Xanthan gum is a polysaccharide that is commonly used as a food additive and thickening agent. It is produced through the fermentation of sugars by a bacterium called Xanthomonas campestris.
Xanthan gum is frequently used in gluten-free baking as a substitute for gluten, a protein found in wheat and other grains. It helps provide structure and elasticity to gluten-free baked goods. However, it's important to note that xanthan gum cannot be directly substituted for flour. It is typically used in conjunction with gluten-free flours to mimic the properties of gluten in recipes.
Apart from gluten-free baking, xanthan gum has a wide range of uses in the food industry. It is commonly used as a thickening and stabilizing agent in a variety of products such as sauces, dressings, soups, and ice creams.
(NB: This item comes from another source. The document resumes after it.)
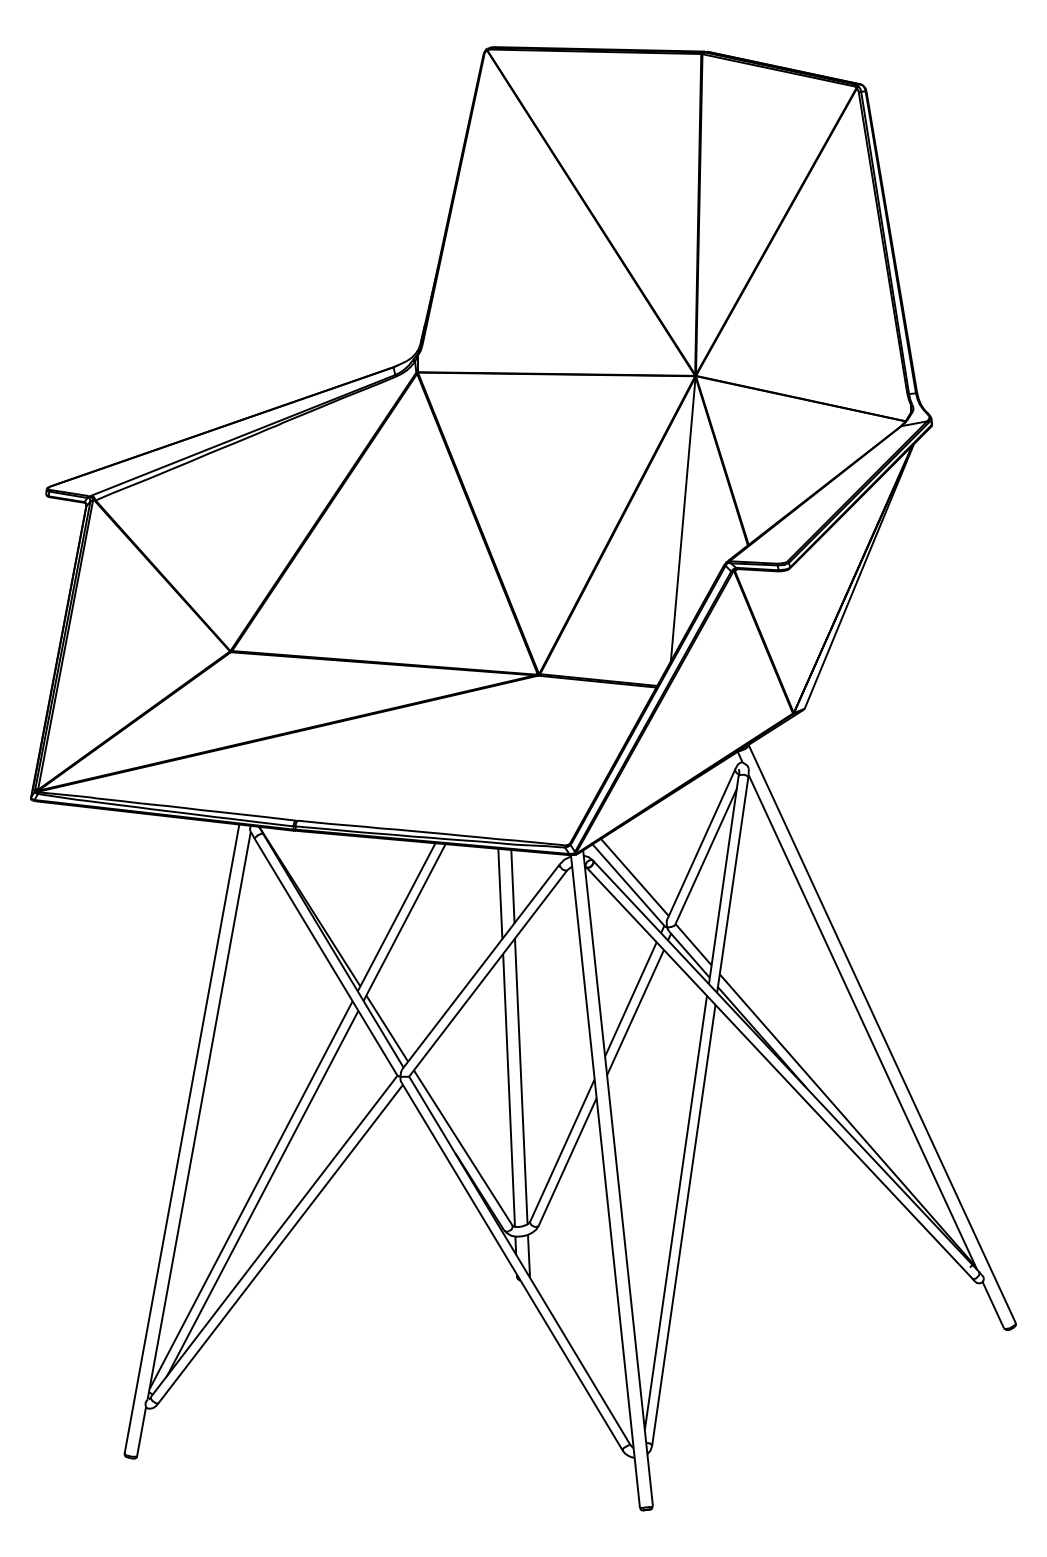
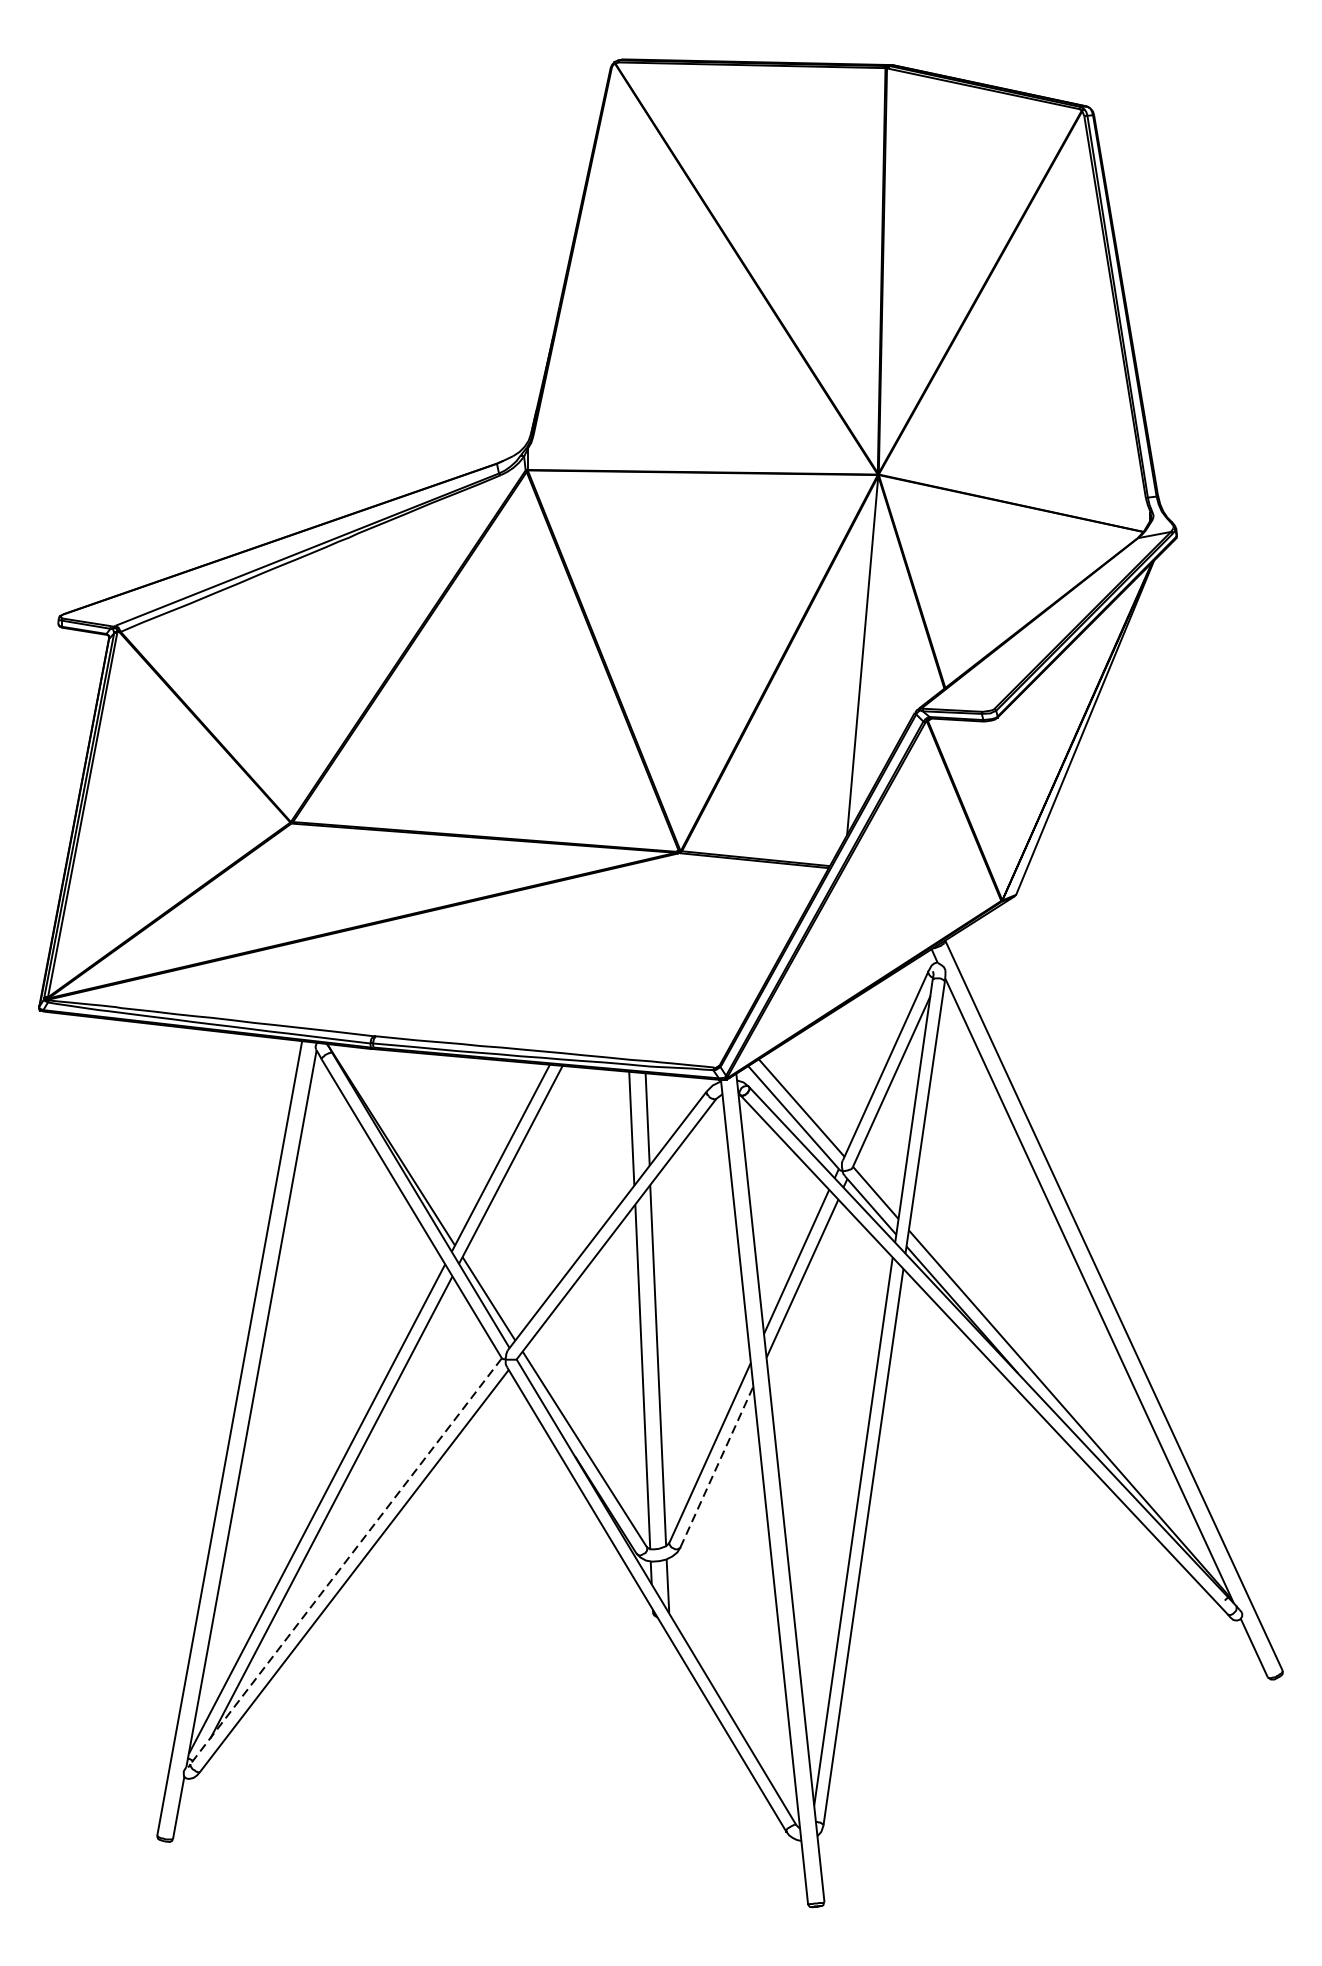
line: (567, 1161) -> (716, 1466), solid -> dashed
line: (273, 1236) -> (345, 1561), solid -> dashed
It helps improve the texture, prevent separation, and enhance the shelf life of these products. Xanthan gum is also utilized as a binding agent in gluten-free pastas and as a suspending agent in beverages to prevent sedimentation.
Outside of the food industry, xanthan gum can be found in various personal care products such as toothpaste, lotions, and creams. It helps provide a smooth and consistent texture to these products.
Overall, xanthan gum is a versatile ingredient that is primarily used for its thickening, stabilizing, and binding properties.